- **EXERCISE**: Count how many lines of the data below contain the string "optional"; the reply should be that number alone.

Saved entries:
• • •

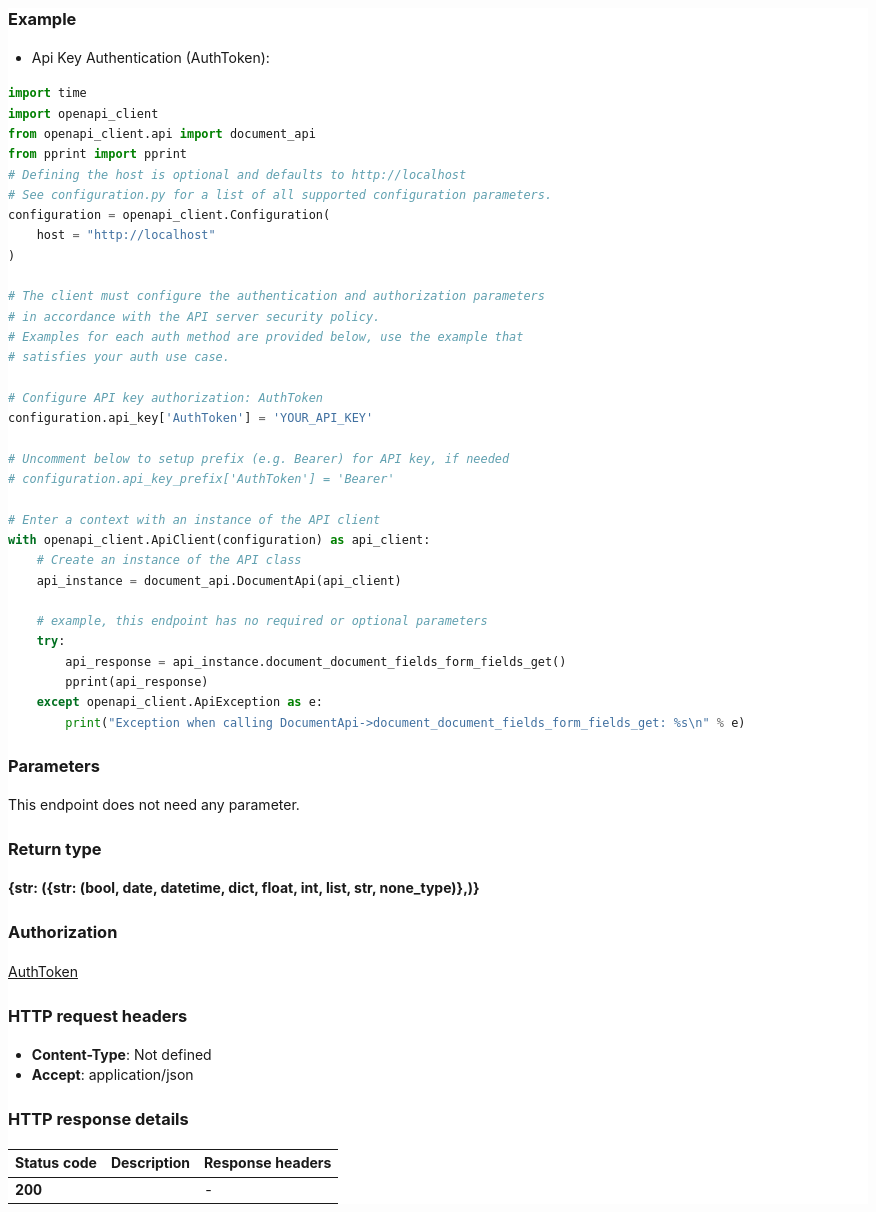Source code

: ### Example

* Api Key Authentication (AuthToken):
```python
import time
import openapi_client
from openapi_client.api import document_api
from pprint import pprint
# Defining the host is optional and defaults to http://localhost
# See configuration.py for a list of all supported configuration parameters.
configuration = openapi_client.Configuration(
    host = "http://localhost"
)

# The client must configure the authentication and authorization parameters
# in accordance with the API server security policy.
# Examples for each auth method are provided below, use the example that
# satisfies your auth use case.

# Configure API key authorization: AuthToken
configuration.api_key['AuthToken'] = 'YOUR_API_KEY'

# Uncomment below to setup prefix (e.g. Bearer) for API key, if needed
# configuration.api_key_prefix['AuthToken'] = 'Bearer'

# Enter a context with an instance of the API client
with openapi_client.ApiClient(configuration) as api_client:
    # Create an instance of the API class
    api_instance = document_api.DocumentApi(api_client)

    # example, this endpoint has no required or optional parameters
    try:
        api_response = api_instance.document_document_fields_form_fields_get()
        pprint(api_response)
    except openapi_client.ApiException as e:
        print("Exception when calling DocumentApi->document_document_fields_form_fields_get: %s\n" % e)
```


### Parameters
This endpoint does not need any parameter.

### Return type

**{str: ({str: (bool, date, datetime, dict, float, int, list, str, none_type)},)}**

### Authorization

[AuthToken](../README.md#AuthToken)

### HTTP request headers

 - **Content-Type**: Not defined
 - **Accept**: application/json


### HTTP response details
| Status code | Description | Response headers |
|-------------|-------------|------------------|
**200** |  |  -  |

• • •

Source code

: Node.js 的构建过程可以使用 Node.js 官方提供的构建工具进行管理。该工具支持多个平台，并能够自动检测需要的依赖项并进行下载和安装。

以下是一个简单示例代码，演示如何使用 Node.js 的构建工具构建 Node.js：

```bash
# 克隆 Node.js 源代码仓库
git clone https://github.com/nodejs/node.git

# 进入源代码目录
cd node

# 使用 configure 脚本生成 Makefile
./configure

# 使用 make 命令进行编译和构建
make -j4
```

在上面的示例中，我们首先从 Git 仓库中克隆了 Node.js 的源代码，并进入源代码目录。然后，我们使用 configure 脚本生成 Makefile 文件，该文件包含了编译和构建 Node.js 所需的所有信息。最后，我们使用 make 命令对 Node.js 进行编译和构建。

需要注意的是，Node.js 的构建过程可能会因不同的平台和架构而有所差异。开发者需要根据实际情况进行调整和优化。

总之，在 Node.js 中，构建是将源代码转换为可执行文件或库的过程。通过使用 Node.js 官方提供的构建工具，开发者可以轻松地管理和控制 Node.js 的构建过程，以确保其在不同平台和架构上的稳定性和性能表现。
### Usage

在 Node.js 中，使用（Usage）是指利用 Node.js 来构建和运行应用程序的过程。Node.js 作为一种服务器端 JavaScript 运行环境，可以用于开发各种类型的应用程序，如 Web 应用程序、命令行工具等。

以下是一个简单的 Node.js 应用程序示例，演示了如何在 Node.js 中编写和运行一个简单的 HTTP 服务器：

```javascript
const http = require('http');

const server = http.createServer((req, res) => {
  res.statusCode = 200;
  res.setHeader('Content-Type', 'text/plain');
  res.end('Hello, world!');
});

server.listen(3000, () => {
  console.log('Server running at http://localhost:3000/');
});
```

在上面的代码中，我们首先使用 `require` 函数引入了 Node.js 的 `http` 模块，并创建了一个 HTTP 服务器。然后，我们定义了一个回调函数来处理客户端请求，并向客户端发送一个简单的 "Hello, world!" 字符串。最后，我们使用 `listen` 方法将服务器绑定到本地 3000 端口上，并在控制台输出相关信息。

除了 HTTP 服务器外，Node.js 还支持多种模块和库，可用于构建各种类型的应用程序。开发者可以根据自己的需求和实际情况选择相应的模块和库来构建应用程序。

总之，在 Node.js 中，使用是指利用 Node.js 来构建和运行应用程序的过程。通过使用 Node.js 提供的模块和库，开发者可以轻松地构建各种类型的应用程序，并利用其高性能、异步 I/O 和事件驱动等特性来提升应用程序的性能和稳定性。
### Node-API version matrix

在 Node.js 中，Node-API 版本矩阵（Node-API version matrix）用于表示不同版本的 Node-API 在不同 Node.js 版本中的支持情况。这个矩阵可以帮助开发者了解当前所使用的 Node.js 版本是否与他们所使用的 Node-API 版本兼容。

• • •

- **ANSWER BOX**: 2